In this case it's a cold water source but still it is not a sterilized water source ... if it was what the Fairy shrimp be feeding on in the first place. 

Hope this helps.


----------



## skullbanger (Jun 17, 2012)

Ok cool. I wouldn't just put them directly in any tank I had but am definitely curious about their viability as a food source. They're just HUGE compared to daphnia. I've since read that they have to be hatched out each time so that could be a good reason why they aren't used more.


----------



## davefrombc (Apr 21, 2010)

I used to gather fairy shrimp regularly to feed my fish when I lived in the Northern interior ..I tried culturing some completely without any success.

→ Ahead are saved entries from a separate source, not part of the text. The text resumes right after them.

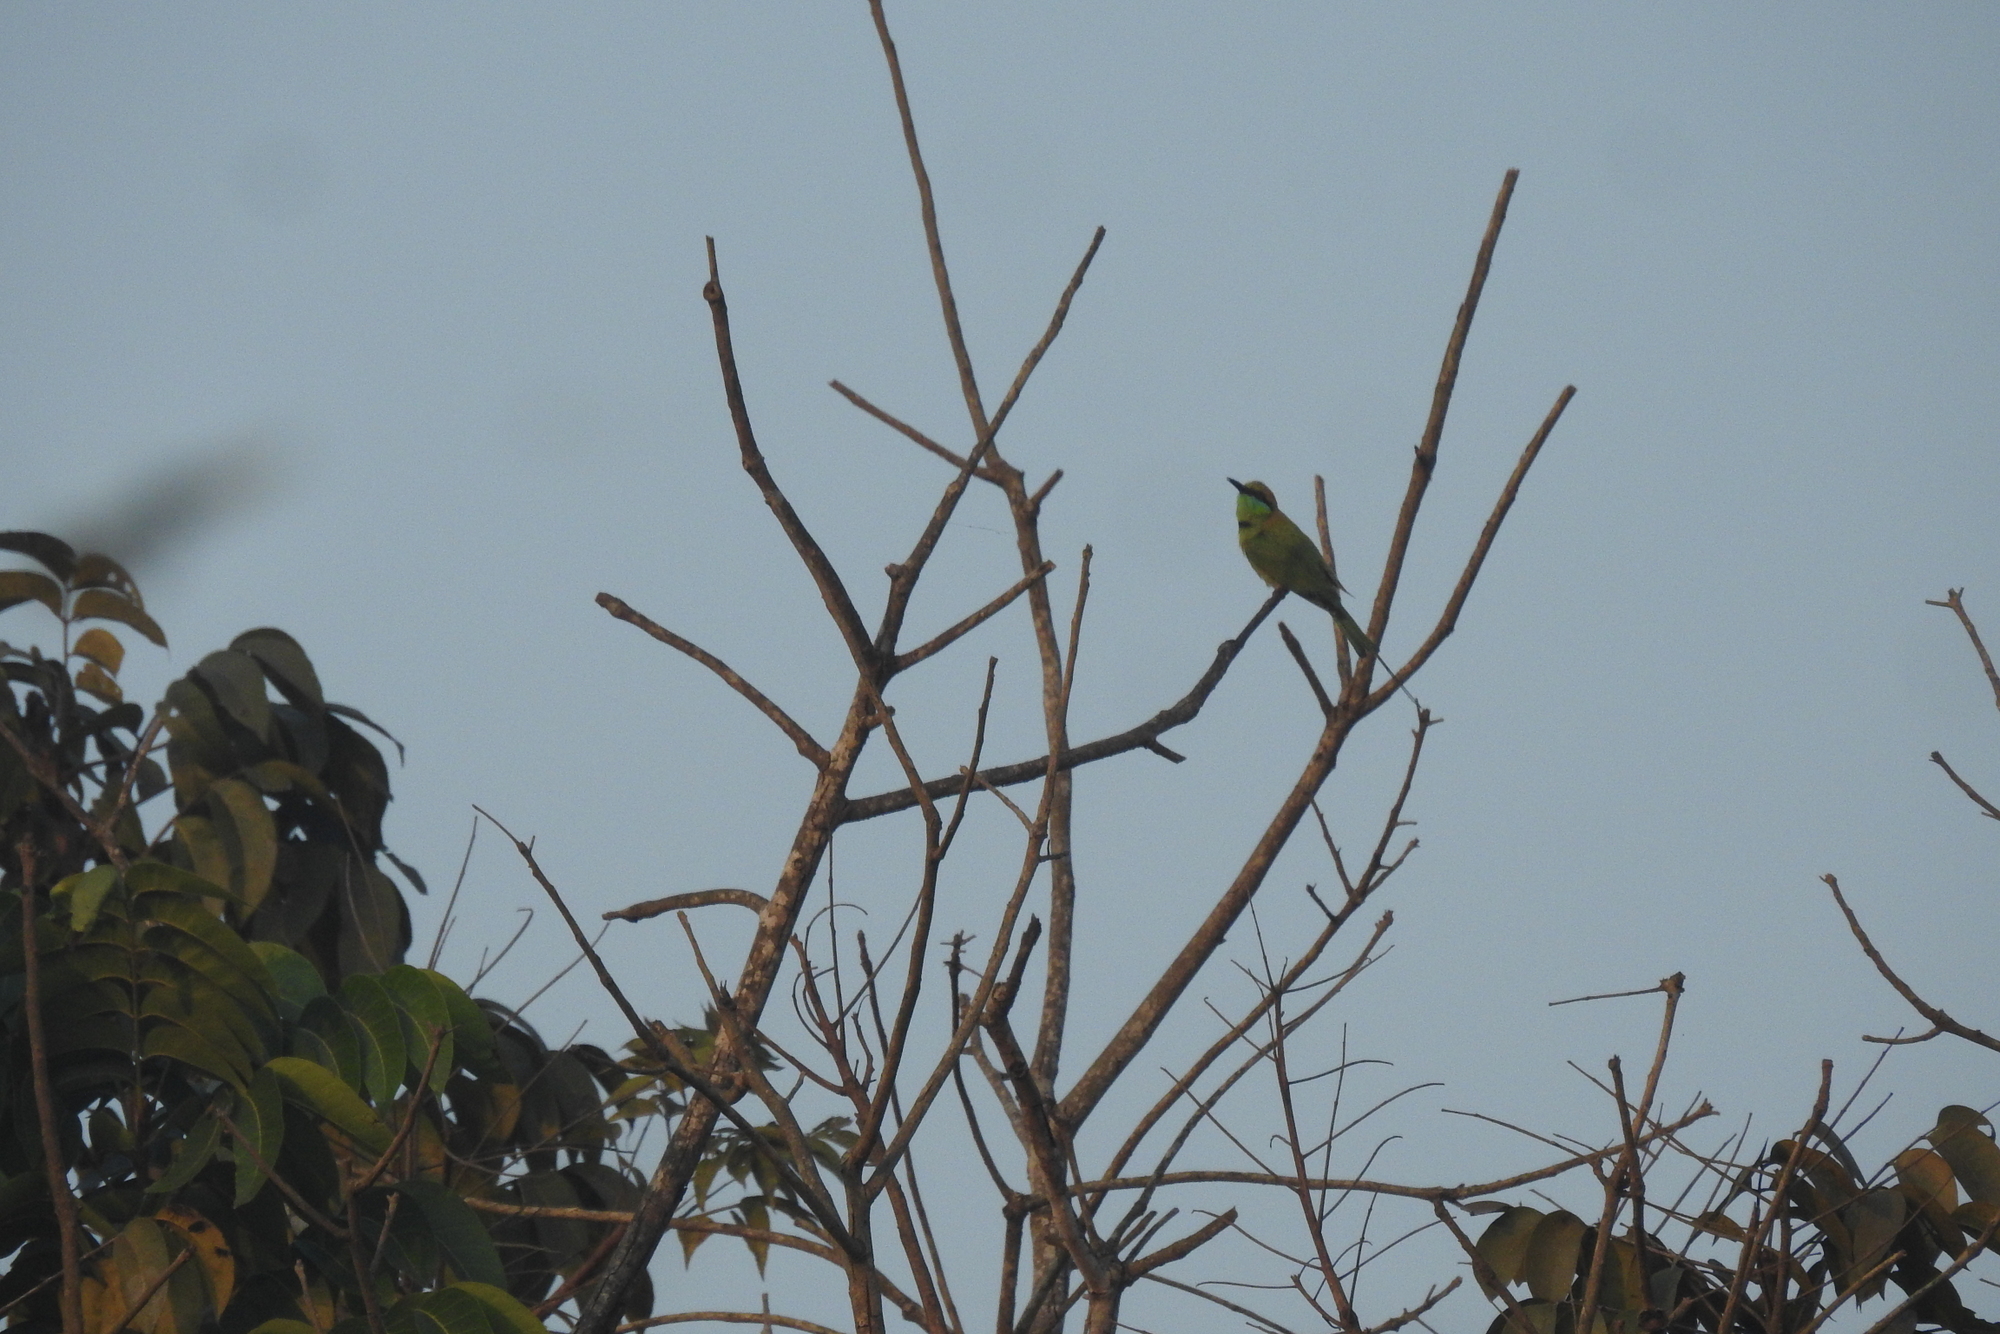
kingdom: Animalia
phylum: Chordata
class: Aves
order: Coraciiformes
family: Meropidae
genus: Merops
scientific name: Merops orientalis
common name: Green bee-eater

They are a springtime phenomenon where found Did a little searching and found this item from a California educational site on fairy shrimp site.. You may be able to use the same techniques on those you found. You won't be able to keep a continuous culture going like you could with brine shrimp or daphnia though.. The eggs require a dry time and cold period before being rehydrated to hatch.
Instructions for Growing Fairy Shrimp - Sacramento Splash


----------



## skullbanger (Jun 17, 2012)

Thanks a million for that. I have done a bit if research so I know it's not quite as easy as keeping daphnia....at all..lol. They're honestly just so neat looking that I'm intrigued. Im not against collecting eggs and drying them to see it all work out and enjoy it. I don't want to collect eggs and hurt what I can only guess is an isolated thing in our area. There's around 6 ponds on the side of this mountain and only the 1 had any in it that I saw. Also had the most clear and clean water, which I'm probably sure is from them filtering all the stuff out. I just can't figure out how they ended up there to begin with. I'm going to go back this weekend and really explore the pools. That is again for the info.


----------



## davefrombc (Apr 21, 2010)

Usually things like the fairy shrimp and daphnia get spread through eggs in the dirt sticking to the feet of various birds and animals frequenting the ponds where they are and then dropping / washed off in new ponds.. I doubt you'd find the shrimp in ponds that don't dry up. They need that dry period for the eggs to develop properly. The only places I collected them was in such ponds and ditches around town (Fort St. James) up there . There was a swamp a few miles from town where I used to gather daphnia every fall.. They concentrated in huge clouds around a small bridge over part of the swamp. i could get masses of them and froze them in an ice cube tray then bagged them for feeding fish treats over the winter.


----------